Extracted data
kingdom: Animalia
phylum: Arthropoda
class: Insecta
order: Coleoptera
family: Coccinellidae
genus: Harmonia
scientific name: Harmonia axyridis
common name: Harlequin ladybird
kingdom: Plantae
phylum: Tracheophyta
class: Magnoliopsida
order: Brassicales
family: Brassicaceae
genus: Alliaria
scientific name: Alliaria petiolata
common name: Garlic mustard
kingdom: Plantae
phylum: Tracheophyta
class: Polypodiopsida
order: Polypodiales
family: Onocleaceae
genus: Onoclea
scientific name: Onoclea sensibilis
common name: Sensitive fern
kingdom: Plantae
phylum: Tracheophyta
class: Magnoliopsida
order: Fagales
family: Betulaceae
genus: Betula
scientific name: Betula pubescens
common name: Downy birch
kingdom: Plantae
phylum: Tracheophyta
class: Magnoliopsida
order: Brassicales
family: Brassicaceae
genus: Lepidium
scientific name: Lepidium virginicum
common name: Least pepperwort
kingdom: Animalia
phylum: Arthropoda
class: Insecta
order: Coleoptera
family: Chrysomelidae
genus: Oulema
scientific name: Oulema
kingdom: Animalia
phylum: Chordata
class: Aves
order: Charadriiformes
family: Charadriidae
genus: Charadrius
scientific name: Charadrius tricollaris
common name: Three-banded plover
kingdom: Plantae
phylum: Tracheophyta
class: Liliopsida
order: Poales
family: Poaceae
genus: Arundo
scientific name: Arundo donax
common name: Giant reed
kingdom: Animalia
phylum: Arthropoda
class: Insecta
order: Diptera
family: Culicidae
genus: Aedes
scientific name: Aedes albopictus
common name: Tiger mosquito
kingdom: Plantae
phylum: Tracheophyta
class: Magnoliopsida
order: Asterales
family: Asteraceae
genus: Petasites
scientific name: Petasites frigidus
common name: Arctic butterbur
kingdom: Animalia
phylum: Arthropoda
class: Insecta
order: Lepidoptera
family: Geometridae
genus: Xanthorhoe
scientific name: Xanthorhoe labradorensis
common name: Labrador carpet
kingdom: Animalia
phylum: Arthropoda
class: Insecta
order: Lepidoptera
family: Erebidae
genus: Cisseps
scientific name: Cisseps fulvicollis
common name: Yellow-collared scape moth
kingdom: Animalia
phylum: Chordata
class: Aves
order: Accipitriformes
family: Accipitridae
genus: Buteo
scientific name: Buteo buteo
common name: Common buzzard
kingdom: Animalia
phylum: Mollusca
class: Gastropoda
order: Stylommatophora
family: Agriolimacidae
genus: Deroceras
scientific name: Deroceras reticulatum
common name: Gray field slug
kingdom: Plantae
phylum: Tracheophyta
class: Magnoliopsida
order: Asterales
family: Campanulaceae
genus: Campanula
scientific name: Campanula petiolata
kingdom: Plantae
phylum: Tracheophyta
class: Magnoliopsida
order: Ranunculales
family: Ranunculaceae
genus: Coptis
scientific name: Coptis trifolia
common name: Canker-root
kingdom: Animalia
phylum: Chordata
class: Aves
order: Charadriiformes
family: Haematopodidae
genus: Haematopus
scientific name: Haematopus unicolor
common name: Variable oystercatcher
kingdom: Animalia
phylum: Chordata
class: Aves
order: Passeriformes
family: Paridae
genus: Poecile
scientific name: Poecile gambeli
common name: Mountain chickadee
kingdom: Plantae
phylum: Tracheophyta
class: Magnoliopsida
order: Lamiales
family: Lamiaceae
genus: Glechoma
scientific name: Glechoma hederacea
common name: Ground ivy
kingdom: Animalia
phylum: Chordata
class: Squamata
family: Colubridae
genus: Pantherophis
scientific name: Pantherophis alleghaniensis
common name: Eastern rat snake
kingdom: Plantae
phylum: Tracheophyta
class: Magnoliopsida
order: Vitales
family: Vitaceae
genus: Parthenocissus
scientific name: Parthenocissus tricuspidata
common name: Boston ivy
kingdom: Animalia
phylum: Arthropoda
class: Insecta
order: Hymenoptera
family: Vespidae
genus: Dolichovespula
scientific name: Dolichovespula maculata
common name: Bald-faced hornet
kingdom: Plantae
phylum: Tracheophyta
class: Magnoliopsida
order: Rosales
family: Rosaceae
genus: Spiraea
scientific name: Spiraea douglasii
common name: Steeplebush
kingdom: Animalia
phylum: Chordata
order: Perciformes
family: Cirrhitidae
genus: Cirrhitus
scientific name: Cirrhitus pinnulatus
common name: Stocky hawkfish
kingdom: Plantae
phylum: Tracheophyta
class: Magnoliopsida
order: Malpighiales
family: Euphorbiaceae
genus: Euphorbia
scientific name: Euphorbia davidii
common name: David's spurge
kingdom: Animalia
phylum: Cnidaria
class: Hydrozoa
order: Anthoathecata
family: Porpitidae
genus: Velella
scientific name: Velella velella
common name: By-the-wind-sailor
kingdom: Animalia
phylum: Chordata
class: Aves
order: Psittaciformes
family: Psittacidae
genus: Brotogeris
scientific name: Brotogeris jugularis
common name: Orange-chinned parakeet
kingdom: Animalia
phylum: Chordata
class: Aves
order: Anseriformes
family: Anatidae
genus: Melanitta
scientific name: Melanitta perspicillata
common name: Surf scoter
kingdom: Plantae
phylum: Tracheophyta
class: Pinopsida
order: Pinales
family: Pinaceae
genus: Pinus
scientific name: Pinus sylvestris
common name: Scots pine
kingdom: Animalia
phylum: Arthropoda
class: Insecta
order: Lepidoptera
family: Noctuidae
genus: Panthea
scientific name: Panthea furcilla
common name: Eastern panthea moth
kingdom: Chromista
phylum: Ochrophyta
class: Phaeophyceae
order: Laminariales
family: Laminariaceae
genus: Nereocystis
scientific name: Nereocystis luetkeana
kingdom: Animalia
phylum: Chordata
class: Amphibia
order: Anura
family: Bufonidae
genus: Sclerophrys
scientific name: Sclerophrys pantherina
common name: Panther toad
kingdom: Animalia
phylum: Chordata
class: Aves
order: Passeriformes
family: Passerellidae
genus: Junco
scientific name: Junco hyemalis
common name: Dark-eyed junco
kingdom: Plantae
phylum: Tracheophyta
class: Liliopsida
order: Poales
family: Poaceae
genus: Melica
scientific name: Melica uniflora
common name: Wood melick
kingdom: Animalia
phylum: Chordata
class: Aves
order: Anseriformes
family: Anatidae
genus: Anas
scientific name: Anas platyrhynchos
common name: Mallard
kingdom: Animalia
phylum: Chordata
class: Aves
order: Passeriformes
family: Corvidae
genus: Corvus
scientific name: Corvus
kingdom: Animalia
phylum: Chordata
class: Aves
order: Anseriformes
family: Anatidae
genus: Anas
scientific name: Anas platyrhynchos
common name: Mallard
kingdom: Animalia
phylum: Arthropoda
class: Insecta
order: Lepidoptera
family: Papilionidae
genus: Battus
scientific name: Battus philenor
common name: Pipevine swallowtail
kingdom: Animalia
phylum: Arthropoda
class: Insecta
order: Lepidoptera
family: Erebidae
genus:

Written exercise
Reproduce word for word only the lines of the records above that run from the line containing "genus: Melanitta" down to the line containing "genus: Sclerophrys", including both of those lines.

Final result
genus: Melanitta
scientific name: Melanitta perspicillata
common name: Surf scoter
kingdom: Plantae
phylum: Tracheophyta
class: Pinopsida
order: Pinales
family: Pinaceae
genus: Pinus
scientific name: Pinus sylvestris
common name: Scots pine
kingdom: Animalia
phylum: Arthropoda
class: Insecta
order: Lepidoptera
family: Noctuidae
genus: Panthea
scientific name: Panthea furcilla
common name: Eastern panthea moth
kingdom: Chromista
phylum: Ochrophyta
class: Phaeophyceae
order: Laminariales
family: Laminariaceae
genus: Nereocystis
scientific name: Nereocystis luetkeana
kingdom: Animalia
phylum: Chordata
class: Amphibia
order: Anura
family: Bufonidae
genus: Sclerophrys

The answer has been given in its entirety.